The way I see it
Everywhere you go (on and offline) people talk about the latest and greatest features and functionality in the growing suite of products available to marketers. If you haven’t already seen the landscape of marketing technology tools – a graphic produced by Chiefmartec.com – I highly suggest checking out the latest version (it’s still growing). These new tools are making marketing departments more valuable each year, but something is still missing.
In my opinion there is a huge void in the discussion about marketing technology in general. All too often we are swayed by the salesman on the other end of our demonstrations touting “easy-to-use” or “seamless integration” while we completely ignore our sense of rationale. I hope this post will start a discussion about the work it takes to make these tools actually function.
Rethink Your Automation Investment ROI Model
What drives your decision to purchase marketing software today? Is it an ask from your boss? Perhaps it’s a need to track something better, or deliver something faster. No matter what, I recommend approaching every decision the same way you would approach buying a car.
Despite knowing very little about cars, I really like to compare marketing technology to them. Cars, much like marketing technology, offer a lot of different makes and models and they all basically accomplish the same thing. Each car will get you from point A to point B. Some can do it more efficiently, some can do it faster, and some can cost you a lot of money while others cost a lot less.
In a traditional ROI measurement, you’ll typically look at how much you spent versus how much you made in return. When it comes to marketing technology, I believe you need to think of ROI as more than just “How much the software costs vs. How much I earned.” I believe ROI should be approached from the perspective of “do I have the right people to make this new tool a positive investment?”
Each marketing technology investment should consider costs on two fronts. The first being how much the tool costs and the second is how much the staff to manage the tool costs.
Let’s keep going with this car comparison. The one missing component to this comparison is the status we feel when we drive a nice car versus a “less-nice” car. Unlike purchasing a Ferrari vs a Ford Focus (no offense, I love fuel efficiency and I certainly can’t afford a Ferrari), nobody will look at you differently if you choose one SaaS solution over the other. In fact, most of the time they won’t even know.No matter what product you decide to purchase in the end, be sure you have the right mechanic to keep things in line.
In the car example, a mechanic does more than keep the car running, he or she could even make it run better. You (as the car owner) may generally know how to drive and maintain your vehicle, but typically you don’t know how to make it run better or faster. When I talk with business owners about marketing tools, I feel the same way.
Businesses today are purchasing marketing technology with an expectation that it will magically deliver results.
For instance, business owners may think building a landing page is really simple (because the sales guy did a really good job making it look easy), or tracking multiple touch points just happens after their $10,000+ implementation is over. What about future campaigns? What about the next landing page that needs to be built?

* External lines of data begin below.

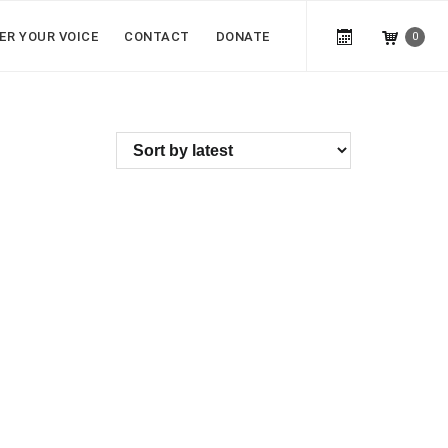
ER YOUR VOICE
CONTACT
DONATE
0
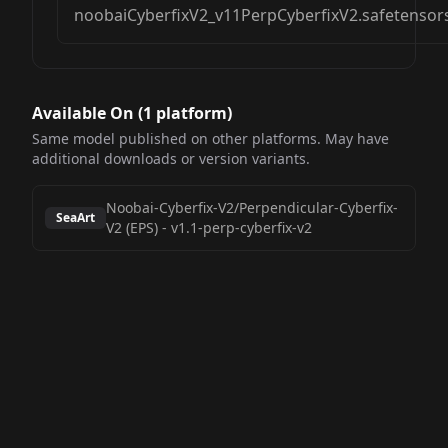
noobaiCyberfixV2_v11PerpCyberfixV2.safetensor
Available On (
1
platform
)
Same model published on other platforms. May have
additional downloads or version variants.
Noobai-Cyberfix-V2/Perpendicular-Cyberfix-
SeaArt
V2 (EPS)
-
v1.1-perp-cyberfix-v2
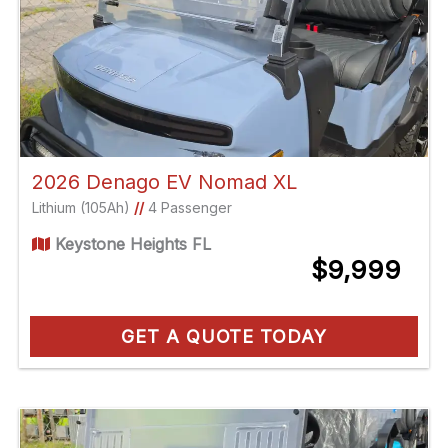
2026 Denago EV Nomad XL
Lithium (105Ah)
//
4 Passenger
Keystone Heights FL
$9,999
GET A QUOTE TODAY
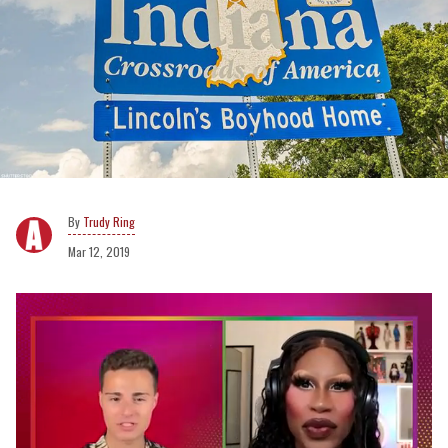
Trudy Ring
Mar 12, 2019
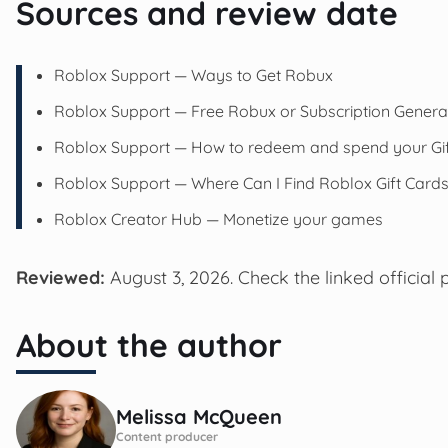
Sources and review date
Roblox Support — Ways to Get Robux
Roblox Support — Free Robux or Subscription Genera
Roblox Support — How to redeem and spend your Gif
Roblox Support — Where Can I Find Roblox Gift Card
Roblox Creator Hub — Monetize your games
Reviewed:
August 3, 2026. Check the linked official 
About the author
Melissa McQueen
Content producer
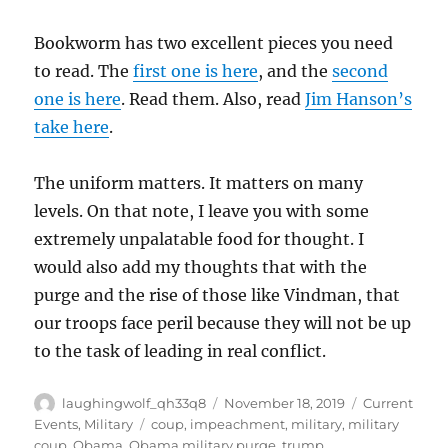
Bookworm has two excellent pieces you need
to read. The
first one is here
, and the
second
one is here
. Read them. Also, read
Jim Hanson’s
take here
.
The uniform matters. It matters on many
levels. On that note, I leave you with some
extremely unpalatable food for thought. I
would also add my thoughts that with the
purge and the rise of those like Vindman, that
our troops face peril because they will not be up
to the task of leading in real conflict.
Author
Posted
Categories
laughingwolf_qh33q8
November 18, 2019
Current
on
Tags
Events
,
Military
coup
,
impeachment
,
military
,
military
coup
,
Obama
,
Obama military purge
,
trump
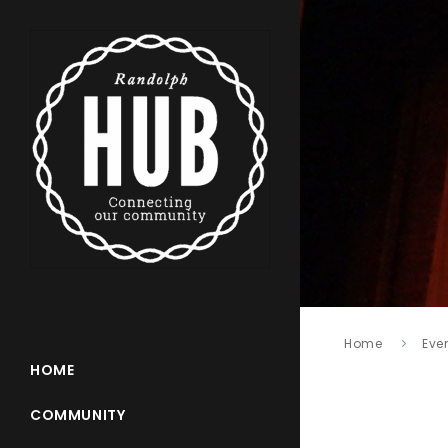
Home
Eve
HOME
COMMUNITY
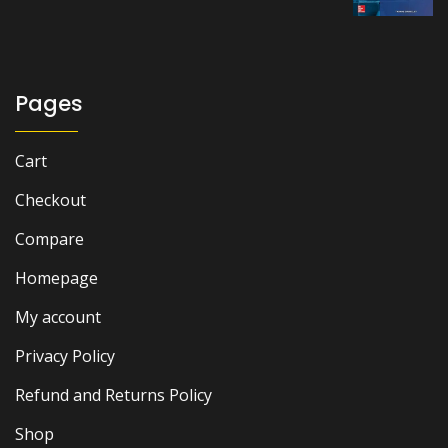
was:
is:
₨ 2,500.
₨ 2,000.
Pages
Cart
Checkout
Compare
Homepage
My account
Privacy Policy
Refund and Returns Policy
Shop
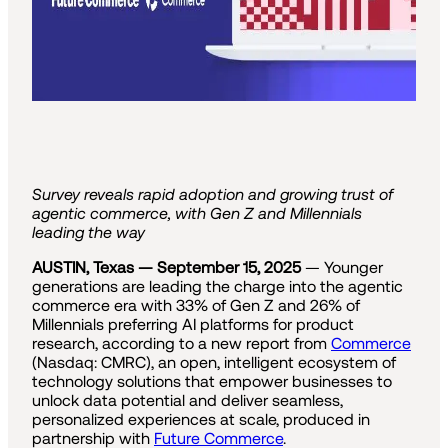
Survey reveals rapid adoption and growing trust of
agentic commerce, with Gen Z and Millennials
leading the way
AUSTIN, Texas — September 15, 2025
— Younger
generations are leading the charge into the agentic
commerce era with 33% of Gen Z and 26% of
Millennials preferring AI platforms for product
research, according to a new report from
Commerce
(Nasdaq: CMRC), an open, intelligent ecosystem of
technology solutions that empower businesses to
unlock data potential and deliver seamless,
personalized experiences at scale, produced in
partnership with
Future Commerce
.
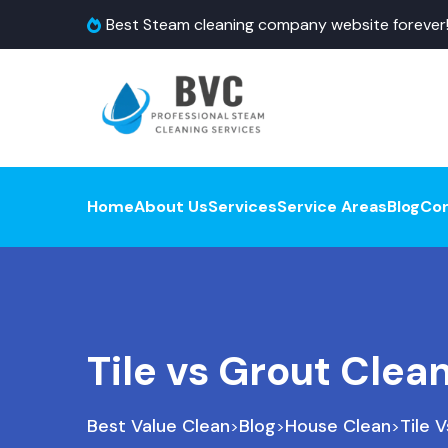
Best Steam cleaning company website forever
Home
About Us
Services
Service Areas
Blog
Co
Tile vs Grout Clea
Best Value Clean
Blog
House Clean
Tile 
>
>
>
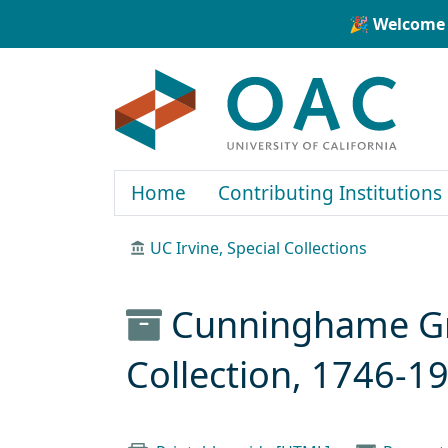
Skip to main content
Skip to search
🎉 Welcome 
OAC
Home
Contributing Institutions
UC Irvine, Special Collections
Cunninghame Gra
Collection, 1746-1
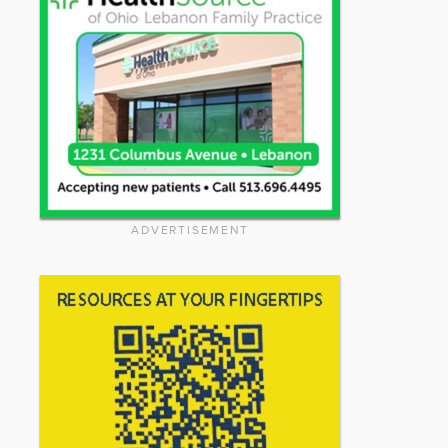
ADVERTISEMENT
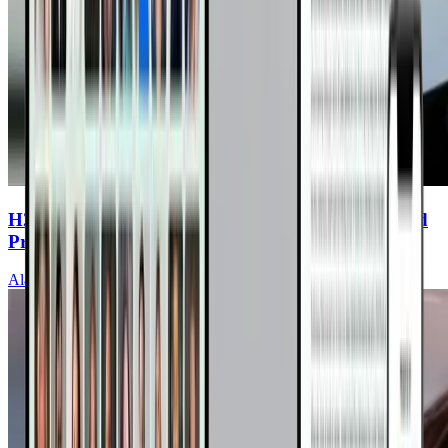
H2O to Heal: Water Fasting to Reverse High Blood
Pressure and Heart Disease
Alan Goldhamer, DC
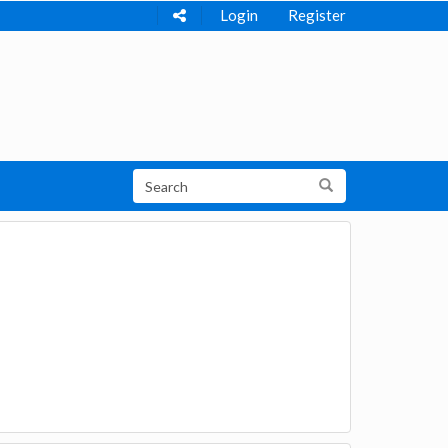
Login
Register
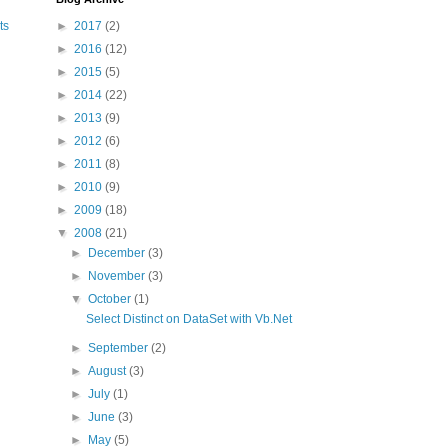
►
2017
(2)
ts
►
2016
(12)
►
2015
(5)
►
2014
(22)
►
2013
(9)
►
2012
(6)
►
2011
(8)
►
2010
(9)
►
2009
(18)
▼
2008
(21)
►
December
(3)
►
November
(3)
▼
October
(1)
Select Distinct on DataSet with Vb.Net
►
September
(2)
►
August
(3)
►
July
(1)
►
June
(3)
►
May
(5)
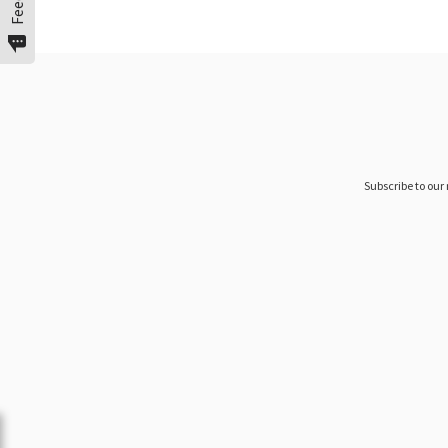
Subscribe to our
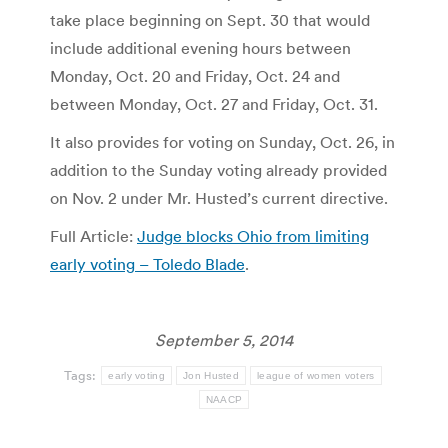
take place beginning on Sept. 30 that would
include additional evening hours between
Monday, Oct. 20 and Friday, Oct. 24 and
between Monday, Oct. 27 and Friday, Oct. 31.
It also provides for voting on Sunday, Oct. 26, in
addition to the Sunday voting already provided
on Nov. 2 under Mr. Husted’s current directive.
Full Article:
Judge blocks Ohio from limiting
early voting – Toledo Blade
.
September 5, 2014
Tags:
early voting
Jon Husted
league of women voters
NAACP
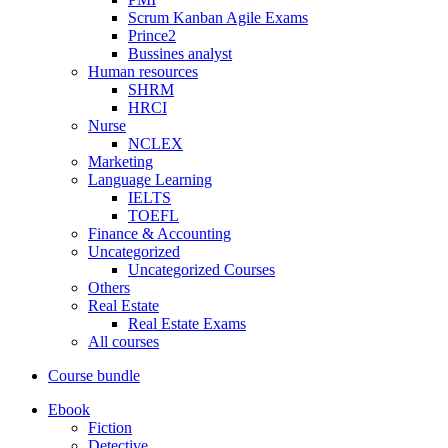
Scrum Kanban Agile Exams
Prince2
Bussines analyst
Human resources
SHRM
HRCI
Nurse
NCLEX
Marketing
Language Learning
IELTS
TOEFL
Finance & Accounting
Uncategorized
Uncategorized Courses
Others
Real Estate
Real Estate Exams
All courses
Course bundle
Ebook
Fiction
Detective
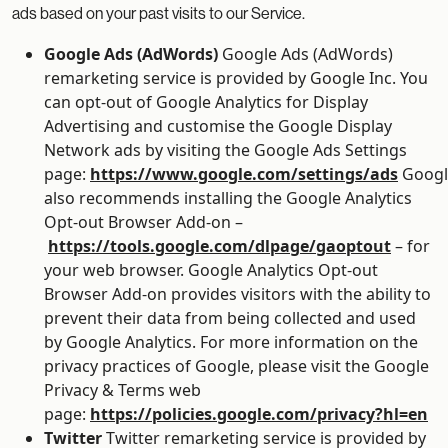
ads based on your past visits to our Service.
Google Ads (AdWords)
Google Ads (AdWords)
remarketing service is provided by Google Inc. You
can opt-out of Google Analytics for Display
Advertising and customise the Google Display
Network ads by visiting the Google Ads Settings
page:
https://www.google.com/settings/ads
Googl
also recommends installing the Google Analytics
Opt-out Browser Add-on –
https://tools.google.com/dlpage/gaoptout
– for
your web browser. Google Analytics Opt-out
Browser Add-on provides visitors with the ability to
prevent their data from being collected and used
by Google Analytics. For more information on the
privacy practices of Google, please visit the Google
Privacy & Terms web
page:
https://policies.google.com/privacy?hl=en
Twitter
Twitter remarketing service is provided by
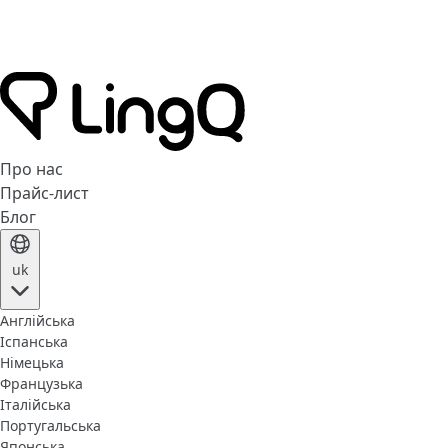
Про нас
Прайс-лист
Блог
uk
Англійська
Іспанська
Німецька
Французька
Італійська
Португальська
Японська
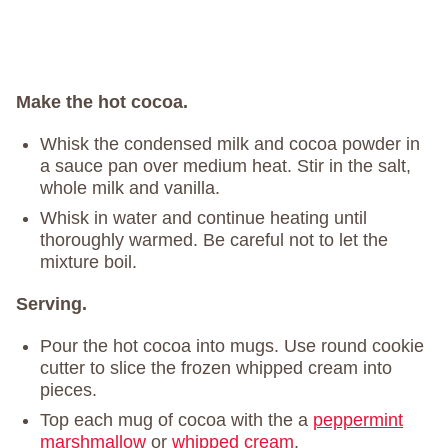
Make the hot cocoa.
Whisk the condensed milk and cocoa powder in
a sauce pan over medium heat. Stir in the salt,
whole milk and vanilla.
Whisk in water and continue heating until
thoroughly warmed. Be careful not to let the
mixture boil.
Serving.
Pour the hot cocoa into mugs. Use round cookie
cutter to slice the frozen whipped cream into
pieces.
Top each mug of cocoa with the a
peppermint
marshmallow
or
whipped cream
.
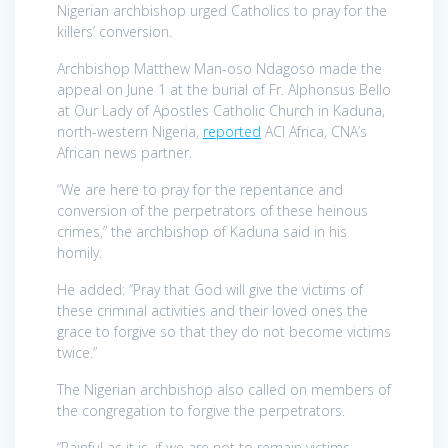
Nigerian archbishop urged Catholics to pray for the
killers’ conversion.
Archbishop Matthew Man-oso Ndagoso made the
appeal on June 1 at the burial of Fr. Alphonsus Bello
at Our Lady of Apostles Catholic Church in Kaduna,
north-western Nigeria,
reported
ACI Africa, CNA’s
African news partner.
“We are here to pray for the repentance and
conversion of the perpetrators of these heinous
crimes,” the archbishop of Kaduna said in his
homily.
He added: “Pray that God will give the victims of
these criminal activities and their loved ones the
grace to forgive so that they do not become victims
twice.”
The Nigerian archbishop also called on members of
the congregation to forgive the perpetrators.
“Painful as it is, if we are not to remain victims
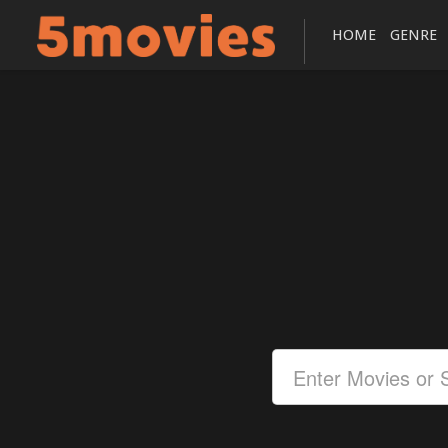
HOME
GENRE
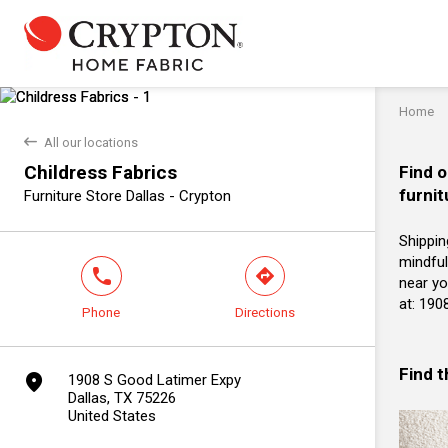
Home
back
All our locations
Childress Fabrics
Find o
furnit
Furniture Store Dallas - Crypton
Shippin
mindful
phone
direction
near yo
at: 190
Phone
Directions
Find 
marker
1908 S Good Latimer Expy
Dallas, TX 75226
United States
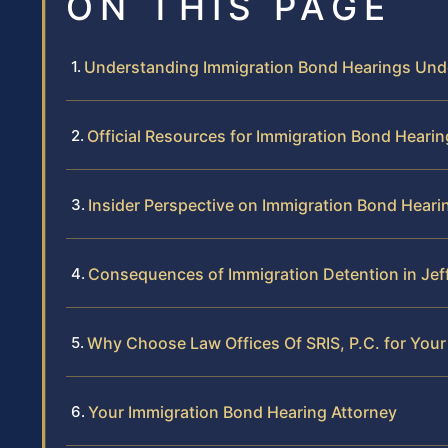
ON THIS PAGE
Understanding Immigration Bond Hearings Und
Official Resources for Immigration Bond Heari
Insider Perspective on Immigration Bond Heari
Consequences of Immigration Detention in Je
Why Choose Law Offices Of SRIS, P.C. for You
Your Immigration Bond Hearing Attorney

Do you have the time to build it?
There is no autopilot in marketing technology. It isn’t a flip-of-a-switch growth engine and it certainly doesn’t do all the stuff it can do…. unless you have the team to do it. To make your investment successful it will take time, dedication, and the right staff.
Questions for you
Do you feel as though you’ve been sold something that hasn’t proven great ROI yet? When you purchased a new marketing technology tool, did you plan on hiring someone to manage the tool or did you hire someone after the fact?
For the skimmers:
If you’re like me and don’t always want to read everything… here is the point I try to make in this post:
There is no autopilot in marketing technology. It is not going to magically work. It isn’t a flip-of-a-switch growth engine. It doesn’t actually do all the stuff it can do….unless you have the team to do it.
Questions to guide your buying process:
When I shop for marketing technology, I always ask questions that are tailored to the business I’m working with. No matter the industry, however, there are some general questions you can ask to get you headed down the right path:
- What are the must have features?
- Do you need the extra features?
- Will (or can) you use the extra features?
- Do these features make sense for the money I’m about to spend?
- Do I have the ability to fully utilize this new tool?
That last question —”Do I have the ability to fully utilize this new tool?” — is the most important of them all…
Who’s this for?
I suppose this post is for two groups. The first group are those that have already decided to pursue new marketing technology and they know it’s the right move for their business. They have also decided on two or three solutions to thoroughly evaluate for their needs. For those of you in “buy mode”, this post aims to keep you grounded.
The second group are those working at a company with a role like mine. For you, this post should (hopefully) resonate with some part of you. Perhaps it will serve as the words you have had at the tip of your tongue or in the back of your mind…
A bit of background:
I’m a marketing technology manager. Thanks to the ever changing suite of marketing tools, I get to spend at least a portion of my time learning new ways to empower the marketing and sales team at my company. That’s my job, and I love it. This is why I believe it’s time the marketing technology discussions — the ones happening every day during every demo of every product — need to start talking about the people it takes to make the technology work. I believe the martech leaders have a responsibility to set the right expectations for the products they are selling. The Software as a Service model needs to start focusing more on the Service end of the business.